Ci risiamo. La roulette del contante si prepara a girare per l’ennesima volta. Per l’esattezza, la sesta in sei anni anni. Ad annunciare la novità, come non bastassero i numerosi bocconi indigesti già contenuti nella legge di stabilità, è stato ieri il ministro dell’Economia. «Certamente misure che rafforzano la tracciabilità sono importanti», ha detto Fabrizio Saccomanni, intervenendo al Senato davanti alle commissioni Bilancio e Finanze, «è anche necessario prevedere una riduzione del ruolo del contante nei pagamenti. È un punto su cui l’Italia è ancora indietro e noi vogliamo intervenire».
L’idea di ridurre l’utilizzo del cash in chiave antievasione è un vecchio pallino di Bankitalia, dove il ministro faceva il direttore generale fino allo scorso inverno, ma la sortita di Saccomanni non può non sorprendere. Non fosse altro perché solo un anno fa il governo dei professori ha applicato un drastico giro di vite portando il limite dei pagamenti in contante a 1.000 euro, con un estensione del divieto che ha colpito anche i pensionati, costretti ad aprire un conto corrente per ricevere gli assegni previdenziali oltre tale soglie.
Non solo. La decisione dell’ex premier Mario Monti arrivava poi dopo un saliscendi che ha visto il tetto scendere da 12.500 a 5mila (2007), poi risalire a 12.500 (2008), poi di nuovo scendere a 5mila (2010) e 2.500 (2011), fino al limite attuale. Un’altalena dai dubbi effetti anti-evasione, ma dai sicuri effetti negativi sulla vita dei cittadini, al punto che lo scorso luglio, senza che nessuno dal governo abbia mai smentito l’iniziativa, il sottosegretario allo Sviluppo, Simona Vicari, aveva annunciato l’avvio di uno studio per riportare l’asticella a 3mila euro.
Un fulmine a ciel sereno, dunque, quello lanciato dal ministro dell’Economia, che come primo effetto ha ottenuto l’immediato ricompattamento del Pdl. Il primo a insorgere è stato Angelino Alfano. «Il collega Saccomanni ritiene di intervenire per ridurre l’uso del contante. Noi la pensiamo all’opposto di lui», ha scritto di getto il vicepremier in un tweet. Non si è fatto attendere il sostegno di Maurizio Gasparri. «Alfano ha ragione.
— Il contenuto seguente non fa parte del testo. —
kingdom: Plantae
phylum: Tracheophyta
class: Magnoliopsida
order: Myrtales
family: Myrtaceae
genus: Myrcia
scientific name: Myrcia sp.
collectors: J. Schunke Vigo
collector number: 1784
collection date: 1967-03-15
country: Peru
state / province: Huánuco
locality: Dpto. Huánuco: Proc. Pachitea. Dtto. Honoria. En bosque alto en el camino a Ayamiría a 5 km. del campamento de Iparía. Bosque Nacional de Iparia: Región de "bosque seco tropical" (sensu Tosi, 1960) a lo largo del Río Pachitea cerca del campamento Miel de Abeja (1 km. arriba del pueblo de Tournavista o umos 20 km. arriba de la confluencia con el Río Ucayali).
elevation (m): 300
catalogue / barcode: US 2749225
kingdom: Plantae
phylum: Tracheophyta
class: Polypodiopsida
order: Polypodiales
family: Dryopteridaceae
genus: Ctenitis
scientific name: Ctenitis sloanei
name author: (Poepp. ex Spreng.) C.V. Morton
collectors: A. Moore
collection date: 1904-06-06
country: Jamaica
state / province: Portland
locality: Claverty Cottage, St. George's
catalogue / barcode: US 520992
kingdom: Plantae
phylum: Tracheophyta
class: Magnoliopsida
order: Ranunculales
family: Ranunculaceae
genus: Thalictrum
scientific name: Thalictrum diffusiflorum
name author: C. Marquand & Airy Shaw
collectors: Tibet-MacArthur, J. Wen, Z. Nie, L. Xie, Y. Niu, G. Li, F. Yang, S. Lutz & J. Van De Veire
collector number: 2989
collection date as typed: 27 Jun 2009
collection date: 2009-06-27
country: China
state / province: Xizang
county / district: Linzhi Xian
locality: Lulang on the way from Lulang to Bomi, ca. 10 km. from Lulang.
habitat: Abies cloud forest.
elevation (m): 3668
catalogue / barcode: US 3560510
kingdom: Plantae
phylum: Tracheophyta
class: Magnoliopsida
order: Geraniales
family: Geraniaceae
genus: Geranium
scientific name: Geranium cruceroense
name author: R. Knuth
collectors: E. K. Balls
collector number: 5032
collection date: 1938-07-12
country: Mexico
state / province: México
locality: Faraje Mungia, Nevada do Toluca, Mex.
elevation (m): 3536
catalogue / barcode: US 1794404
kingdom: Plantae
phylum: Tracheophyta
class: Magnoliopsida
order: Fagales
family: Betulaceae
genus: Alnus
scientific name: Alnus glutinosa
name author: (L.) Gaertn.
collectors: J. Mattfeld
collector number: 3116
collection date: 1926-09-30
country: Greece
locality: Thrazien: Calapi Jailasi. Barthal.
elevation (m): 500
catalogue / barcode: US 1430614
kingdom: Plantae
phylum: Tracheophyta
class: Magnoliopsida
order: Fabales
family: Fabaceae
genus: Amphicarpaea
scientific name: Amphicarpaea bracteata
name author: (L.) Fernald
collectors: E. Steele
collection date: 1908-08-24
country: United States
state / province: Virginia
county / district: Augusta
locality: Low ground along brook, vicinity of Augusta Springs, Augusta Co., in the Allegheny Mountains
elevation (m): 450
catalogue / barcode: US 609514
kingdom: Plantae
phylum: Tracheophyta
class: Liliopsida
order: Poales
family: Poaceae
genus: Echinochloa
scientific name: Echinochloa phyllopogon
Saccomanni dice delle sciocchezze», ha tuonato senza mezzi termini il vicepresidente del Senato, aggiungendo che il ministro dell’Economia «parla da burocrate scollegato dalla realtà e dimostra ancora una volta tutta la sua inadeguatezza». E dal governo, oltre all’opposizione scontata della Vicari, è arrivato pure il no di Jole Santelli, sottosegretario al Lavoro, che definisce «senza senso» la sortita dell’ex dg di Bankirtalia.
Una pioggia di critiche a cui in serata si sono aggiunte anche quelle della Lega, che dopo le audizioni della Corte dei Conti e di Bankitalia hanno deciso di presentare una mozione di sfiducia contro il ministro per le mancate coperture nella legge di stabilità.
Davanti alle commissioni del Senato Saccomanni ha però difeso il suo provvedimento, sostenendo che contiene «correzioni strutturali di gran lunga inferiori a quelle che hanno interessato il biennio 2012-2013». Quanto alle tasse, il ministro ha ribadito la storiella della Tasi, che sarebbe inferiore alla somma di Imu e Tares, dimenticando che quest’anno l’Imu non si è pagata e che i Comuni possono far salire il bottino da 3,7 a 9 miliardi complessivi. Saccomanni ha poi spiegato di non escludere un ritorno delle detrazioni sulla casa, il che, però, per lasciare i saldi invariati, significherebbe inevitabilmente aumentare l’aliquota di base. Il sentiero, ha ammesso comunque il ministro, «è stretto, non ci sono soluzioni semplici per concedere sgravi fiscali più ampi». Il governo, tuttavia, è disponibile a discutere con il Parlamento «l’allocazione delle risorse del cuneo per esempio per favorire le famiglie più numerose». Deve però essere chiaro, ha avvertito Saccomanni, che eventuali rischi agli obiettivi di bilancio sarebbero rappresentati da «un’interruzione delle politiche di risanamento, da un processo non sostenuto di riforme strutturali e dal rischio di instabilità politica». L’ottimismo di qualche settimana fa sembra scomparso. Il pil del 2013 è stato nuovamente rivisto al ribasso (-1,8%), come da tempo suggeriscono tutti i principali organismi nazionali e internazionali. Mentre il rientro del deficit al 3%, previsto per quest’anno, è un passaggio «essenziale» ma «non sufficiente», considerato che «il disavanzo strutturale deve tendere verso il pareggio».